Related Content: Manhattan, NYC — Sightseeing & Attractions
New York’s famous Empire State Building, a New York City Landmark and a National Historic Landmark, soars more than a quarter of a mile into the atmosphere above the heart of Manhattan.
Located on the 86th floor, 1,050 feet (320 meters) above the city’s bustling streets, the Observatory offers panoramic views from within a glass enclosed pavilion and from the surrounding open-air promenade. Since the Observatory opened to the public in 1931, almost 110 million visitors have thrilled to the awe-inspiring vision of the city beneath them.
Each year over 3.5 million people are whisked to the 86th floor to be where Cary Grant waited in vain for Deborah Kerr in an “Affair to Remember”, while Tom Hanks and Meg Ryan had their fateful meeting in the movie “Sleepless in Seattle.” The observatory is handicap accessible. The building, one of New York City’s main tourist attractions, offers a variety of activities for its visitors. One can tour the Observatory 365 days per year, day and night, rain or shine for breathtaking views of Manhattan and beyond. Also, there are two restaurants, a sushi bar, three coffee shops, a drug store, a Hallmark card shop, a post office and two banks, in addition to the plethora of restaurants and nightlife activities in the surrounding area.
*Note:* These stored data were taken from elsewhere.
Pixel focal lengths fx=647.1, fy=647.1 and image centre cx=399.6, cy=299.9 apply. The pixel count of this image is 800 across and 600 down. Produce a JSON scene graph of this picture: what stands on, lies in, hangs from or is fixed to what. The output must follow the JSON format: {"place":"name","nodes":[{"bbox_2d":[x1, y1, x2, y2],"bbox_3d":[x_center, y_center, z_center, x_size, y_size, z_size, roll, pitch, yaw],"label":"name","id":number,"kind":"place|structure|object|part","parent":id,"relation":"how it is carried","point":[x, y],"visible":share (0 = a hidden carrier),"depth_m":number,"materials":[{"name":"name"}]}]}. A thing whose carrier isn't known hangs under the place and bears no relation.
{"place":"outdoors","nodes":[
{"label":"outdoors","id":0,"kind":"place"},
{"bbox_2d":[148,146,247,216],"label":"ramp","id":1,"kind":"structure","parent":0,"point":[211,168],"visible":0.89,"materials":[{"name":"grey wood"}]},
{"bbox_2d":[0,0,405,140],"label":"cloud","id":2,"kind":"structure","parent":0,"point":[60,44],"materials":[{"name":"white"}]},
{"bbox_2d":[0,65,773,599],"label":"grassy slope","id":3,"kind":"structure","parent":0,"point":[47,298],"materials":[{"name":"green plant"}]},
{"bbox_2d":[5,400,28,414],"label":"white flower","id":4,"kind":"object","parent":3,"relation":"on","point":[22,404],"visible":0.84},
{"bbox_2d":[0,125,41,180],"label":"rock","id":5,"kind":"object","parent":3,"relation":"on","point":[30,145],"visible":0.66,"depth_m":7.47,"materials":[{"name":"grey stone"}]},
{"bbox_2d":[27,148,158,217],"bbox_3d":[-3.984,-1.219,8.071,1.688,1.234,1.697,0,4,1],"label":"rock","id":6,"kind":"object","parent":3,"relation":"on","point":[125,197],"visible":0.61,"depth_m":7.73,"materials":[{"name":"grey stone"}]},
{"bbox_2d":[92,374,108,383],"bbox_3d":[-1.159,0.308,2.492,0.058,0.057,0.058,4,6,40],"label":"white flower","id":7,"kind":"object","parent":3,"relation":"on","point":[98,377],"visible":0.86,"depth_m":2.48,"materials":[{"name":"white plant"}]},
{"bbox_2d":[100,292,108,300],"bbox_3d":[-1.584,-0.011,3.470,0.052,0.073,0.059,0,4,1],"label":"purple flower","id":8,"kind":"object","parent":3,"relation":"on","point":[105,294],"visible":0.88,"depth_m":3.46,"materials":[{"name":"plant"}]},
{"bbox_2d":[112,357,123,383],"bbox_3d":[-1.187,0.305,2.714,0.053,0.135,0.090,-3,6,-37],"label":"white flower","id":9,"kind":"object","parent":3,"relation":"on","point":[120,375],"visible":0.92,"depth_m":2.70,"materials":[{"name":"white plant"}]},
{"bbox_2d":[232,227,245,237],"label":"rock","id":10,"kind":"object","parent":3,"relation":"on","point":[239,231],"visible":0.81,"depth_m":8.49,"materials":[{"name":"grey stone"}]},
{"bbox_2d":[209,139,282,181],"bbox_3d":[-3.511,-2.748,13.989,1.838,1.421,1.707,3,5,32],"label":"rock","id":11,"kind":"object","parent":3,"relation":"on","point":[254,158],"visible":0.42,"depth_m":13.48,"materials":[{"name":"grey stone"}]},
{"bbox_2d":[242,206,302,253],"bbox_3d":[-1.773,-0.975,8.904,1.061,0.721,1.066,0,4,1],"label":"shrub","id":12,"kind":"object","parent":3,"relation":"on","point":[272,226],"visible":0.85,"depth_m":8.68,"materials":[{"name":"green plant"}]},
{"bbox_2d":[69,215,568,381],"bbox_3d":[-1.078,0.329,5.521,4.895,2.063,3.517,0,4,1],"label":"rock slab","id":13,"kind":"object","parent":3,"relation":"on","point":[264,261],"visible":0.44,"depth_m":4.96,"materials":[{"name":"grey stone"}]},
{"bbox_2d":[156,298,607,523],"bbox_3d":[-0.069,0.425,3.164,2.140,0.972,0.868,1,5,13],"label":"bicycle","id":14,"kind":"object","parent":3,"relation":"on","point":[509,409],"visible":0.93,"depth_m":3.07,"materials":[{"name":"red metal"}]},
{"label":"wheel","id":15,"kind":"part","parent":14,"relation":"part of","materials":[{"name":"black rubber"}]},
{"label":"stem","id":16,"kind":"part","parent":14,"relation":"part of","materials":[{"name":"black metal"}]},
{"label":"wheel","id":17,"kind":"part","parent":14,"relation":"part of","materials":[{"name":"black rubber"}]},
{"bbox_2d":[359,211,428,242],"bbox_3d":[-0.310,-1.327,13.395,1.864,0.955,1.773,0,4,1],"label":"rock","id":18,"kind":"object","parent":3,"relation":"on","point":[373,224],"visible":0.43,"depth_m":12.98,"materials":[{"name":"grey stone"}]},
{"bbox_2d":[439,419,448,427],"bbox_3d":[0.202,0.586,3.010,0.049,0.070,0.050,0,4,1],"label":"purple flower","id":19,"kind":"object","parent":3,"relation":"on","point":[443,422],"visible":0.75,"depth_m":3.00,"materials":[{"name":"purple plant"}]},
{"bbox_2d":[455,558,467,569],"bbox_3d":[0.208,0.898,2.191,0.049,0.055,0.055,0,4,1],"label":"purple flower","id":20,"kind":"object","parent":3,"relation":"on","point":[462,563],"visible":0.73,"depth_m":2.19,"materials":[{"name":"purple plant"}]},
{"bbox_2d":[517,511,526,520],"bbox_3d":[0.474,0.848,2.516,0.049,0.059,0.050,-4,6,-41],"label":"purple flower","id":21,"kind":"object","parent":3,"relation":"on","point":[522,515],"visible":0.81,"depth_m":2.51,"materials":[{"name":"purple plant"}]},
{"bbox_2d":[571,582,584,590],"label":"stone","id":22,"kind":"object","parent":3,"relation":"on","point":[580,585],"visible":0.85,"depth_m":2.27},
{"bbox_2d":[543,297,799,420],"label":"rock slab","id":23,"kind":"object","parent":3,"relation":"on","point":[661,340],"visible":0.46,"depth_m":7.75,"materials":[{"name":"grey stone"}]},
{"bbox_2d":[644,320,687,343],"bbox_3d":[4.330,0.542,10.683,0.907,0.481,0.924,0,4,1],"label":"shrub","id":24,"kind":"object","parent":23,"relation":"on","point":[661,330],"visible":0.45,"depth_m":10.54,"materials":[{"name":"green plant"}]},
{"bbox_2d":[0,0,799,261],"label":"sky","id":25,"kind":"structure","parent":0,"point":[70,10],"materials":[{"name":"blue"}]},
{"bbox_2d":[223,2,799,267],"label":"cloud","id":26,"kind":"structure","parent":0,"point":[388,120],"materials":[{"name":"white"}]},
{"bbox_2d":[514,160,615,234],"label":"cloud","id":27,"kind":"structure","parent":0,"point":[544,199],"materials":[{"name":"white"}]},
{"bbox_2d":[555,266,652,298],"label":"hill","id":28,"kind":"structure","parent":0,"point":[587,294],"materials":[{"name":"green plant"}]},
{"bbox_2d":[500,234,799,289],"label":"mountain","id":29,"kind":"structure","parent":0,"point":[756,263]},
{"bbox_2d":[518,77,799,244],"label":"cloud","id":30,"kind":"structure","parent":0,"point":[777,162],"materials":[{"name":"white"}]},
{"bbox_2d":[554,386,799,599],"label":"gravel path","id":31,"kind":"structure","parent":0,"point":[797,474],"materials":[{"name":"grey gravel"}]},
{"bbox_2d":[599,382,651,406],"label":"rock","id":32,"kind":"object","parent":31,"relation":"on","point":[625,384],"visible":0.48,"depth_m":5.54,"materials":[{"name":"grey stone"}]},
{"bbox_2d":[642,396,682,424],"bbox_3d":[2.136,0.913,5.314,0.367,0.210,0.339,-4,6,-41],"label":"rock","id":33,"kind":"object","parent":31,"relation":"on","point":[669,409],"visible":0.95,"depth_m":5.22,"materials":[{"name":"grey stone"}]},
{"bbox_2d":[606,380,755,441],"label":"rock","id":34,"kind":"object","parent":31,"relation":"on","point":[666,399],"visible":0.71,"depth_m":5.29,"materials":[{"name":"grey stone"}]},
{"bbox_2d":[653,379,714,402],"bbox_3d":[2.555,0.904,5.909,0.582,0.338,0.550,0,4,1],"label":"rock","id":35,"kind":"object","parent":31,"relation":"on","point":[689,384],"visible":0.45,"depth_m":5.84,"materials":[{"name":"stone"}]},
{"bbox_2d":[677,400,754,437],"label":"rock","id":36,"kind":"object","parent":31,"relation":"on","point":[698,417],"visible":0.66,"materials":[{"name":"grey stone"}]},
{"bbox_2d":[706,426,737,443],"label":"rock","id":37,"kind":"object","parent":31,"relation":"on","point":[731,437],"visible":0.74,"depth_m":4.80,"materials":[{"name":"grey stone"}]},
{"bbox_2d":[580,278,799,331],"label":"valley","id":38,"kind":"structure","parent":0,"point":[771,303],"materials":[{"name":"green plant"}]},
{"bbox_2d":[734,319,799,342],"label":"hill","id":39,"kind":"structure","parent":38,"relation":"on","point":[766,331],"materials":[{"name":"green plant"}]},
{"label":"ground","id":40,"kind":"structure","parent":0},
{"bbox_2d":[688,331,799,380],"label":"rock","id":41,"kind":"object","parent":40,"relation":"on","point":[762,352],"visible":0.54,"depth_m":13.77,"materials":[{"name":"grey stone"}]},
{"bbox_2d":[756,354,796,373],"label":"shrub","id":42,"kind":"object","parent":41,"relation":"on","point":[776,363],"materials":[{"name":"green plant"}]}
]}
For the family, there is the New York Skyride, an independently owned and operated simulated helicopter ride and virtual-reality movie theater. In addition, there are concerts and art exhibits located in the lobby year-round, holiday-based decorations/shows, as well as special annual events such as The Valentine’s Day Weddings, The ESB Run-up and the Boys and Girls Scout Camp-outs.
All in all, the feeling and spirit of New York City is embodied in the Empire State Building. From the people who fell in love here, to the ones who have returned with their children and grandchildren, everyone recognizes the building not only as an awe-inspiring landmark which offers one of the most spectacular views on earth but an unequaled symbol of American ingenuity and Art Deco architecture.